• Exercise requirements: Your output should be everything below from the line containing "middle pip: (195, 327)" down to the line containing "middle pip: (177, 206)", both ends included, copied exactly, with pictures left out.
══ Material shown
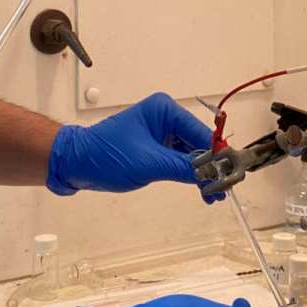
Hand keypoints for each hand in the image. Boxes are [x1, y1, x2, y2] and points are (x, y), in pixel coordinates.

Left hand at [48, 92, 219, 199]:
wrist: (75, 163)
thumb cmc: (106, 156)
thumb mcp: (149, 163)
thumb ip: (183, 168)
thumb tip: (213, 174)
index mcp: (164, 110)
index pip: (200, 133)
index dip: (217, 155)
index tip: (231, 175)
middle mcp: (165, 117)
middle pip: (199, 143)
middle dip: (211, 167)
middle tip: (223, 191)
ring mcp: (160, 133)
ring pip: (191, 154)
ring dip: (202, 174)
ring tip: (214, 196)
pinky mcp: (154, 147)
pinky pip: (179, 160)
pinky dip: (189, 175)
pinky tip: (201, 189)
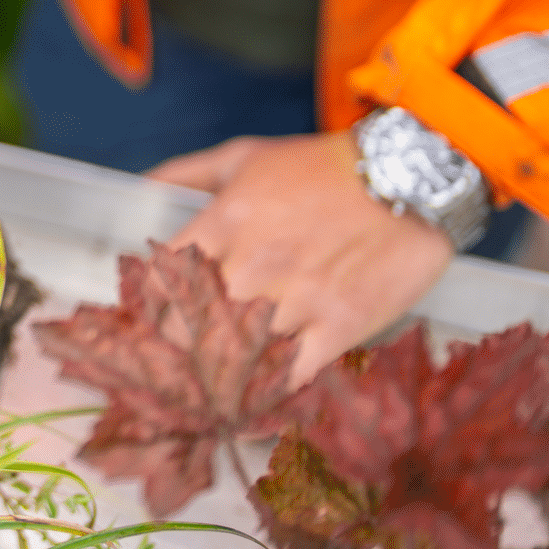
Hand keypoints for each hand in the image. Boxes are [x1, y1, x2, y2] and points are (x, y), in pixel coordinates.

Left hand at [148, 130, 453, 383]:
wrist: (409, 177)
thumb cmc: (319, 164)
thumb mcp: (244, 155)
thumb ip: (185, 173)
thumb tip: (140, 190)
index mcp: (221, 224)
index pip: (162, 280)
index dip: (150, 307)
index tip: (149, 324)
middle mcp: (252, 265)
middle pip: (195, 327)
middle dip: (184, 347)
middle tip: (180, 366)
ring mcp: (296, 298)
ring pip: (241, 355)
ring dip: (227, 374)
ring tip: (216, 389)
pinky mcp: (340, 324)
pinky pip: (294, 372)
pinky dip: (275, 388)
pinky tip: (263, 394)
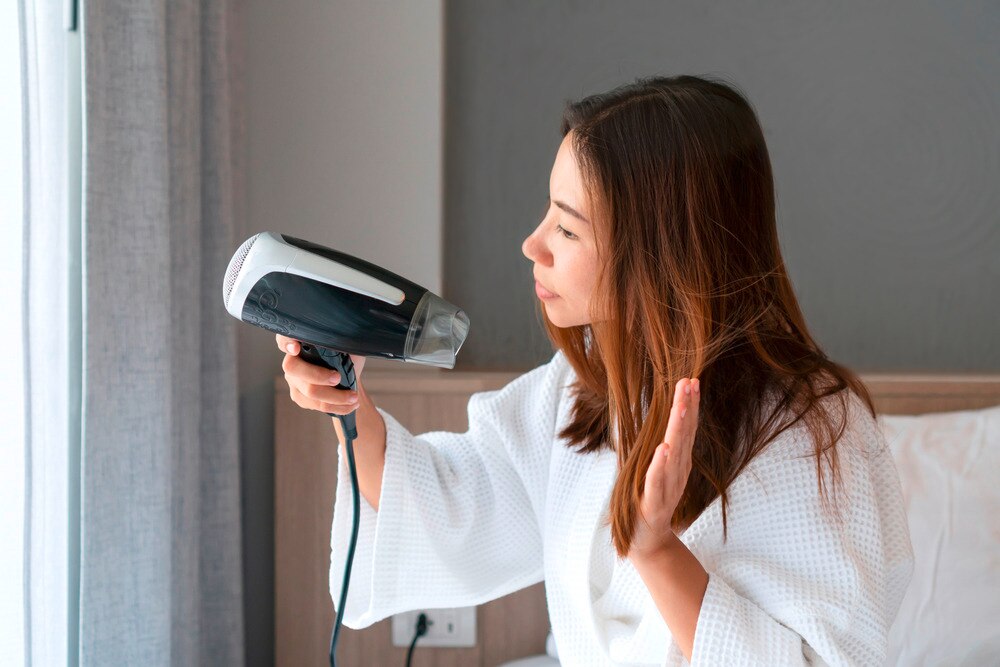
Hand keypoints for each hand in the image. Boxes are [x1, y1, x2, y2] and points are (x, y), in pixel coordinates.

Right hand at [275, 334, 366, 414]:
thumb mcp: (346, 345)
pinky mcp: (300, 396)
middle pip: (295, 370)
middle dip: (318, 375)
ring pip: (309, 393)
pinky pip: (316, 406)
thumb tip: (343, 347)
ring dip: (336, 398)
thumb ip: (339, 344)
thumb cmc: (347, 354)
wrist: (348, 372)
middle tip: (338, 378)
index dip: (286, 343)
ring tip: (354, 398)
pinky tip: (350, 405)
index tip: (295, 348)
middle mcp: (292, 361)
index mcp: (301, 342)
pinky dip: (337, 407)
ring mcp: (294, 380)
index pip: (284, 339)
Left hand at [629, 377, 700, 560]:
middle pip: (684, 436)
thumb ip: (662, 448)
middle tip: (690, 383)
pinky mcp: (654, 504)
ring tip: (681, 406)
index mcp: (677, 463)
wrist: (645, 543)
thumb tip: (659, 420)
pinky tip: (663, 448)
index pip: (685, 429)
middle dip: (687, 408)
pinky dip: (660, 465)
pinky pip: (657, 481)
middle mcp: (677, 472)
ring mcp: (667, 488)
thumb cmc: (648, 502)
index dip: (689, 405)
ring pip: (674, 454)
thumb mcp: (655, 470)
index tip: (691, 381)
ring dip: (678, 429)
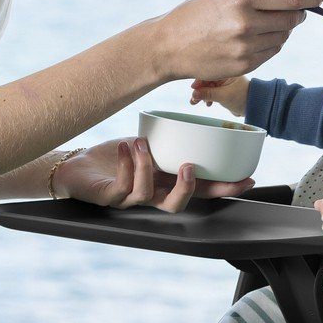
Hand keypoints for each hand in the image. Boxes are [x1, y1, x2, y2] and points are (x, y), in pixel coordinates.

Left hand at [54, 137, 255, 211]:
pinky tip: (125, 147)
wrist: (76, 166)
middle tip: (188, 166)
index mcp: (165, 183)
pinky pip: (122, 189)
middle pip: (177, 206)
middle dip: (187, 189)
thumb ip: (167, 138)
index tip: (247, 179)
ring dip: (146, 168)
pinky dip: (126, 166)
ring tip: (140, 143)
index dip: (223, 188)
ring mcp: (129, 200)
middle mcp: (150, 196)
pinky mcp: (108, 198)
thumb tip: (193, 116)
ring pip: (147, 197)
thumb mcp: (147, 142)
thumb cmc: (114, 156)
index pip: (200, 190)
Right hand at [150, 0, 322, 81]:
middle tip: (290, 8)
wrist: (169, 46)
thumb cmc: (200, 12)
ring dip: (282, 28)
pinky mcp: (245, 65)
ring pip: (285, 35)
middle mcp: (245, 22)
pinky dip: (271, 42)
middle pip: (293, 17)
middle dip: (297, 12)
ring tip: (261, 23)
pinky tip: (253, 37)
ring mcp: (245, 46)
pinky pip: (273, 50)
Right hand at [189, 76, 249, 114]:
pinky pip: (211, 91)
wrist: (254, 107)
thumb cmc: (243, 98)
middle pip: (206, 79)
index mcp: (227, 70)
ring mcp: (223, 82)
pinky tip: (207, 103)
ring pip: (207, 86)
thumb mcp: (224, 96)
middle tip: (194, 98)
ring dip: (202, 94)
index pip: (209, 72)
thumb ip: (208, 94)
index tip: (193, 88)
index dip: (199, 80)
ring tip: (197, 102)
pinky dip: (207, 97)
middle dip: (199, 89)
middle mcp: (224, 74)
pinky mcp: (223, 89)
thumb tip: (194, 94)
════
• Written answer:
middle pip: (195, 327)
middle dip: (184, 347)
middle tip: (180, 366)
ring mcp: (296, 298)
ring pip: (241, 355)
ring dip: (227, 374)
ring tip: (216, 389)
pinky mcp: (340, 324)
pinky pip: (294, 372)
pinky dip: (275, 388)
pinky tip: (263, 394)
Hand keypoints for each hand in the image. Boxes are [x1, y1, x2, y2] and points are (x, y), in pixel coordinates.

Right hand at [275, 334, 366, 414]:
thumb mcp: (346, 345)
pinky mcp: (300, 396)
middle pip: (295, 370)
middle dip: (318, 375)
ring pip: (309, 393)
pinky pip: (316, 406)
thumb tip: (343, 347)
ring dip: (336, 398)
thumb ip: (339, 344)
thumb cmc: (347, 354)
wrist: (348, 372)
middle tip: (338, 378)
index dip: (286, 343)
ring tip: (354, 398)
pinky tip: (350, 405)
index tip: (295, 348)
middle mcp: (292, 361)
index mcp: (301, 342)
pinky dip: (337, 407)
ring mcp: (294, 380)
index pip: (284, 339)
Left hand at [629, 377, 700, 560]:
middle pip: (684, 436)
thumb ip: (662, 448)
middle tip: (690, 383)
pinky mcp: (654, 504)
ring tip: (681, 406)
index mcp: (677, 463)
wrist: (645, 543)
thumb tip: (659, 420)
pinky tip: (663, 448)
index pip: (685, 429)
middle dip: (687, 408)
pinky dip: (660, 465)
pinky pip: (657, 481)
middle mcp: (677, 472)
ring mcp: (667, 488)
thumb cmc: (648, 502)
index dip: (689, 405)
ring pip: (674, 454)
thumb mcp: (655, 470)
index tip: (691, 381)
ring dip: (678, 429)
Hand keypoints for each hand in the image. Boxes are [x1, y1, x2, y2] and points are (x, y), in pixel coordinates.

Left hand at [54, 137, 255, 211]:
pinky tip: (125, 147)
wrist: (76, 166)
middle tip: (188, 166)
index mcp: (165, 183)
pinky pip: (122, 189)
middle pip: (177, 206)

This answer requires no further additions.